In a report published this week, the umbrella organisation of European broadcasters calls on Yle to better represent all segments of society, including immigrants.

Ylen uutisten työntekijät odottavat palohälytyksen loppumista Radiotalon aulassa.
Yle employees await the all-clear sign after a fire alarm. Image: Tiina Jutila / YLE

A peer-to-peer review issued on 28 May by the European Broadcasting Union (EBU) urges Finnish public broadcaster Yle to better “reflect the diversity of Finnish society, and the changes it is going through.”

The 70-page report evaluates Yle’s management practices and content according to public service values defined by the EBU three years ago. The paper is based on a self-assessment carried out by Yle and a visit to Helsinki by an international group of peers in January. The team included six broadcasting executives, consultants and specialists from Austria, Belgium, France, Ireland and the Netherlands.

In their view, “Yle programmes/content should better reflect Finnish society in all its developments and diversity. Minorities such as the immigrant populations are not really represented. Yle should work on diversity and adopt a segmented vision of its audiences to better understand their needs and expectations.”
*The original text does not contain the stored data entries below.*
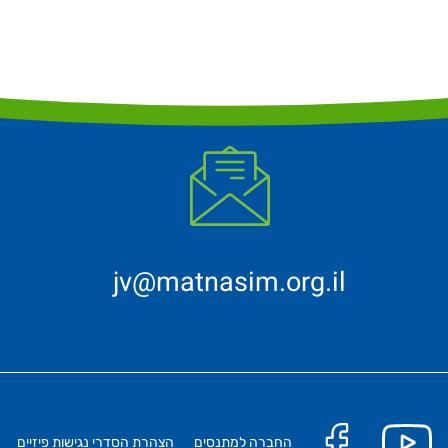
jv@matnasim.org.il
החברה למתנסים
הצהרת הסדרי נגישות פיזיים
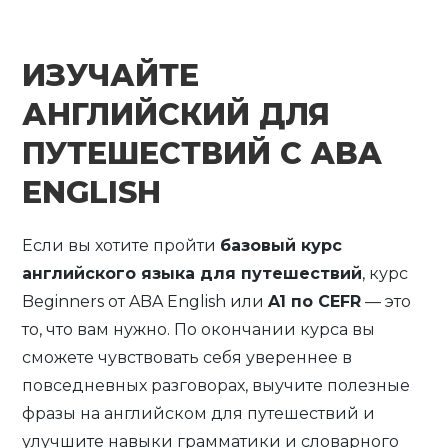
ИЗУЧАЙТЕ
АНГЛИЙСКИЙ ДЛЯ
ПУТЕШЕСТВИЙ С ABA
ENGLISH
Если вы хотите пройти
базовый курс
английского языка для путешествий
, курс
Beginners от ABA English или
A1 по CEFR
— это
то, что вам нужно. По окончании курса вы
сможете чувствовать себя увереннее в
повседневных разговорах, выучите полезные
фразы на английском для путешествий и
улучшите навыки грамматики и словарного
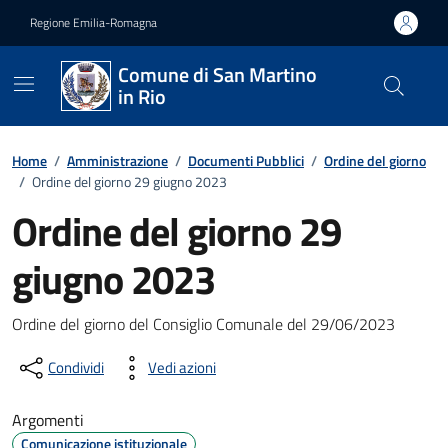
Vai ai contenuti
Vai al footer
Regione Emilia-Romagna
Comune di San Martino
in Rio
Home
/
Amministrazione
/
Documenti Pubblici
/
Ordine del giorno
/
Ordine del giorno 29 giugno 2023
Ordine del giorno 29
giugno 2023
Dettagli del documento
Ordine del giorno del Consiglio Comunale del 29/06/2023
Condividi
Vedi azioni
Argomenti
Comunicazione istituzionale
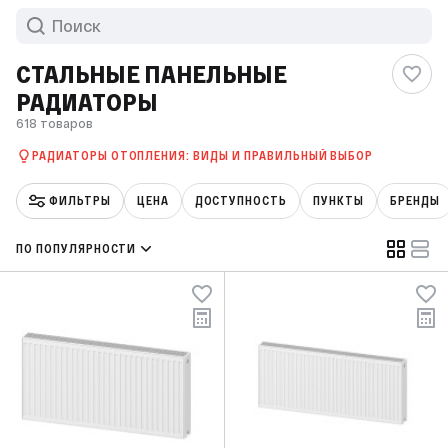
СТАЛЬНЫЕ ПАНЕЛЬНЫЕ
РАДИАТОРЫ
618 товаров
РАДИАТОРЫ ОТОПЛЕНИЯ: ВИДЫ И ПРАВИЛЬНЫЙ ВЫБОР
ФИЛЬТРЫ
ЦЕНА
ДОСТУПНОСТЬ
ПУНКТЫ
БРЕНДЫ
ПО ПОПУЛЯРНОСТИ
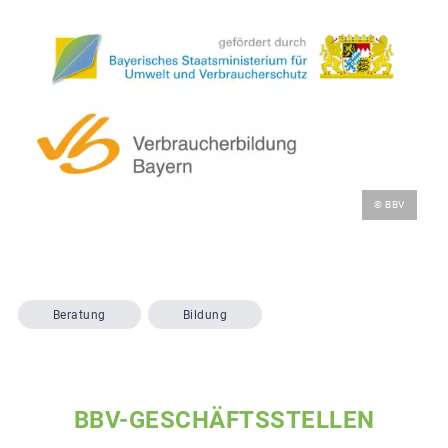
© BBV
Beratung
Bildung
BBV-GESCHÄFTSSTELLEN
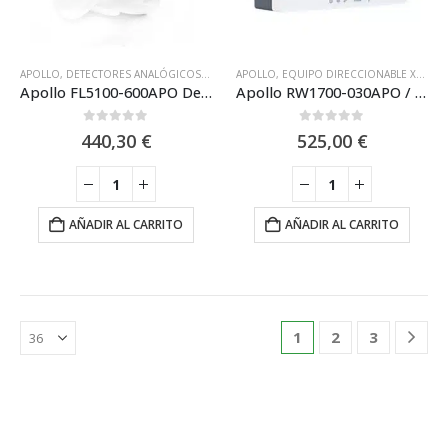
APOLLO
,
DETECTORES ANALÓGICOS
,
EQUIPO DIRECCIONABLE APOLLO DISCOVERY X
APOLLO
,
EQUIPO DIRECCIONABLE XP95 APOLLO
Apollo FL5100-600APO Detector Apollo optico analógico plano linea SOTERIA ‘Dimension’
Apollo RW1700-030APO / Modulo interface Apollo analogico via radio XP95 (inalambrico) REACH
0
out of 5
0
out of 5
440,30
€
525,00
€
AÑADIR AL CARRITO
AÑADIR AL CARRITO
1
2
3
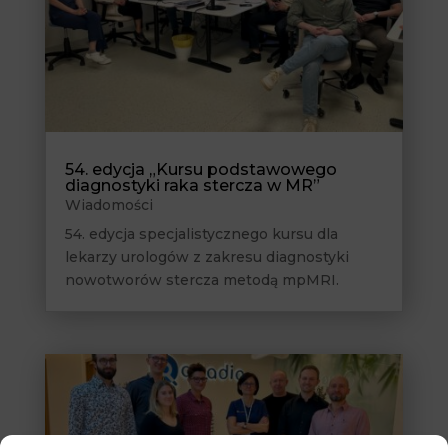
54. edycja „Kursu podstawowego
diagnostyki raka stercza w MR”
Wiadomości
54. edycja specjalistycznego kursu dla
lekarzy urologów z zakresu diagnostyki
nowotworów stercza metodą mpMRI.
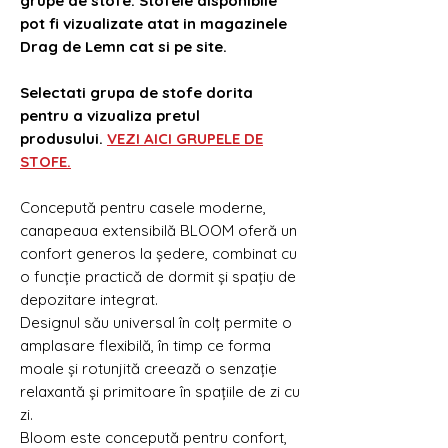
grupe de stofe. Stofele disponibile
pot fi vizualizate atat in magazinele
Drag de Lemn cat si pe site.
Selectati grupa de stofe dorita
pentru a vizualiza pretul
produsului.
VEZI AICI GRUPELE DE
STOFE.
Concepută pentru casele moderne,
canapeaua extensibilă BLOOM oferă un
confort generos la ședere, combinat cu
o funcție practică de dormit și spațiu de
depozitare integrat.
Designul său universal în colț permite o
amplasare flexibilă, în timp ce forma
moale și rotunjită creează o senzație
relaxantă și primitoare în spațiile de zi cu
zi.
Bloom este concepută pentru confort,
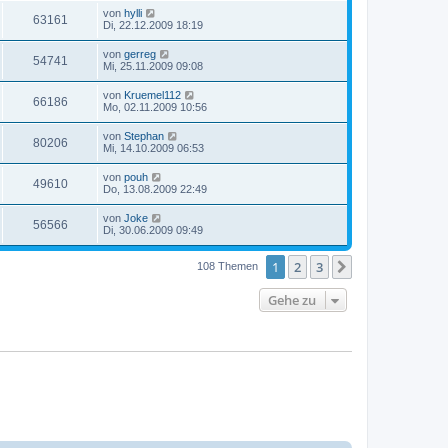
von
hylli
63161
Di, 22.12.2009 18:19
von
gerreg
54741
Mi, 25.11.2009 09:08
von
Kruemel112
66186
Mo, 02.11.2009 10:56
von
Stephan
80206
Mi, 14.10.2009 06:53
von
pouh
49610
Do, 13.08.2009 22:49
von
Joke
56566
Di, 30.06.2009 09:49
1
2
3
Nächste
108 Themen
Gehe zu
Yle, which the paper defines as a “national free-to-air public media service company,” currently offers news in Finnish, Swedish, Sámi, Karelian, English, Russian and Finnish Sign Language, as well as short weekly programmes in the Finnish Roma language and classical Latin.  

Equality plan falls short

While praising Yle for “doing a good job” on gender equality and opportunities, the report’s authors say the company’s “next challenge is to diversify its staff according to age, origin, and culture to reflect changes in Finnish society over the last decade yet without losing in internal cohesion.”

They note that Yle failed to achieve the goals of its 2012-14 Equality Plan, which was aimed at turning the company into a more diverse workplace. “The company remains very homogenous in terms of age, ethnic and cultural backgrounds,” they observe.

With some 75 members in 56 countries, the EBU is best known as organiser of the Eurovision Song Contest.